### Data supplied
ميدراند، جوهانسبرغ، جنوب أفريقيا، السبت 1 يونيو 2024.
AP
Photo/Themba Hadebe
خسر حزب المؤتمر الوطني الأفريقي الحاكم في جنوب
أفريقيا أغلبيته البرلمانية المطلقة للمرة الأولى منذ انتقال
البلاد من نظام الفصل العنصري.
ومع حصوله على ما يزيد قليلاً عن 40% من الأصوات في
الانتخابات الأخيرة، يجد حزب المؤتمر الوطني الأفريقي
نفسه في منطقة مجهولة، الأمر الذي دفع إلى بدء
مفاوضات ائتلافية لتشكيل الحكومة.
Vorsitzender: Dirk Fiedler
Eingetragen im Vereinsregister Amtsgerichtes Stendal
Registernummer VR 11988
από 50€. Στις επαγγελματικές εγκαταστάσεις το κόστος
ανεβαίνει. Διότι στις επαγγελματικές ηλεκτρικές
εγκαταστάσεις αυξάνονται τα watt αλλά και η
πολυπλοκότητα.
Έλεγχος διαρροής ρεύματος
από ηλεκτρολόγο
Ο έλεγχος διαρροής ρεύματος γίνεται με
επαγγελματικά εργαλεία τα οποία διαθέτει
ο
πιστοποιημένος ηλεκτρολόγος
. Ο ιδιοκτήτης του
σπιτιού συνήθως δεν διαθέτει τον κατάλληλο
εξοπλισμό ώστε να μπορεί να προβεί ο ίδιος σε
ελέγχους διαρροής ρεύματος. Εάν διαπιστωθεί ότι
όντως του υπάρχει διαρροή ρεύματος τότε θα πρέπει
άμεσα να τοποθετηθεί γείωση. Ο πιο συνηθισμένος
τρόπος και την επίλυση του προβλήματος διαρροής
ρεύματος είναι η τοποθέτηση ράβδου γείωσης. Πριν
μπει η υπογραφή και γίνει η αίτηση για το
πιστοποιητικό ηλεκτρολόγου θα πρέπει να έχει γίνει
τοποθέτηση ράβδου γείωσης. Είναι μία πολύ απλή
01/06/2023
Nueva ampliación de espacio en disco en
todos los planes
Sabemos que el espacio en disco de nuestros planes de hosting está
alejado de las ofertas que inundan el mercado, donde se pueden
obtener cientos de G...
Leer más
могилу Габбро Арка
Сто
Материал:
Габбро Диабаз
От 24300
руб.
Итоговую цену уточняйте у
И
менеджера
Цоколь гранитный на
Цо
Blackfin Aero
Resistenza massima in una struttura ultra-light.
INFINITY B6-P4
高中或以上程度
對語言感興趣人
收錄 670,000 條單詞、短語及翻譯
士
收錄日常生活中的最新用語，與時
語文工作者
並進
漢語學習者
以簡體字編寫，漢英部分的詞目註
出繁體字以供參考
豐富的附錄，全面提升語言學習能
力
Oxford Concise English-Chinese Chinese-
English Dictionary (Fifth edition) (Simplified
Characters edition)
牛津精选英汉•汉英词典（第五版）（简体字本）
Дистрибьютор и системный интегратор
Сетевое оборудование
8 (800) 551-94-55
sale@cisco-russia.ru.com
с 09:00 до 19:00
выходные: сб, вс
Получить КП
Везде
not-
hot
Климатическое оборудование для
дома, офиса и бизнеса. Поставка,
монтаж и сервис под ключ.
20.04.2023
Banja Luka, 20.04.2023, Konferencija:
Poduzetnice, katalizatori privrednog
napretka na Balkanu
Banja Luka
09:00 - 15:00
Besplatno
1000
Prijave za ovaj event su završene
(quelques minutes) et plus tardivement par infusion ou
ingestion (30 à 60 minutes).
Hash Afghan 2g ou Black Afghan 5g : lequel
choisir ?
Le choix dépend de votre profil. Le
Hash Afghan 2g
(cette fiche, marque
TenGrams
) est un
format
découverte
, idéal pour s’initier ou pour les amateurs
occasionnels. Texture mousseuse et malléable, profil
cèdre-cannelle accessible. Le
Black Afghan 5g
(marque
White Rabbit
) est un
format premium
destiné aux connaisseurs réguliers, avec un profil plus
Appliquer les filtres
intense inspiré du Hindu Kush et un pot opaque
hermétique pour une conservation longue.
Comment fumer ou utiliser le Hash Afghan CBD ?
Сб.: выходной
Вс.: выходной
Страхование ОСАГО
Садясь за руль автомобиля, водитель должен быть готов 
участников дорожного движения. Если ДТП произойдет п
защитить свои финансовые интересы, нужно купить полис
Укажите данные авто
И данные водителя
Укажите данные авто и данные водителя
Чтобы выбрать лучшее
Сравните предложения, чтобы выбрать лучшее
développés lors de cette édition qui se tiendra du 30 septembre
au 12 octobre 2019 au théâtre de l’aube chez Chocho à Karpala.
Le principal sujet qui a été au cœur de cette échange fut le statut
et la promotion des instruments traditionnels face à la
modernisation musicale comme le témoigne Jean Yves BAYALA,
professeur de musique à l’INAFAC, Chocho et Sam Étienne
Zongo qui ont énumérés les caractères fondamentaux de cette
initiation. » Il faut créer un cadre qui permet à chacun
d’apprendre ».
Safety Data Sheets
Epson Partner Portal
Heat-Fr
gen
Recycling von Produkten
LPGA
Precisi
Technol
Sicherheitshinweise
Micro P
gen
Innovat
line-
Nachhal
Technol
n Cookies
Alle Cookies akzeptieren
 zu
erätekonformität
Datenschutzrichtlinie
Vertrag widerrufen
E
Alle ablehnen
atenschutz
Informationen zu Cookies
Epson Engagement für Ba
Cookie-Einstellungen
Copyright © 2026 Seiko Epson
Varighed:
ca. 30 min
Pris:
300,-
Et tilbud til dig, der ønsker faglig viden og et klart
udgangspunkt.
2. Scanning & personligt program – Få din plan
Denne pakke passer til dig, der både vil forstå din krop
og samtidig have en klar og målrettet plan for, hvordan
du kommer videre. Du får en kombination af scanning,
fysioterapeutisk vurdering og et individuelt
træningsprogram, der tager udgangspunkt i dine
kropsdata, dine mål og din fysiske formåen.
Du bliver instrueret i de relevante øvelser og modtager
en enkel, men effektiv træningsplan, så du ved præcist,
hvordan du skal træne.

### Work order
Count how many lines of the records above contain the string "Chocho", treating case as significant, and reply with the number alone.

### Solution to the exercise
2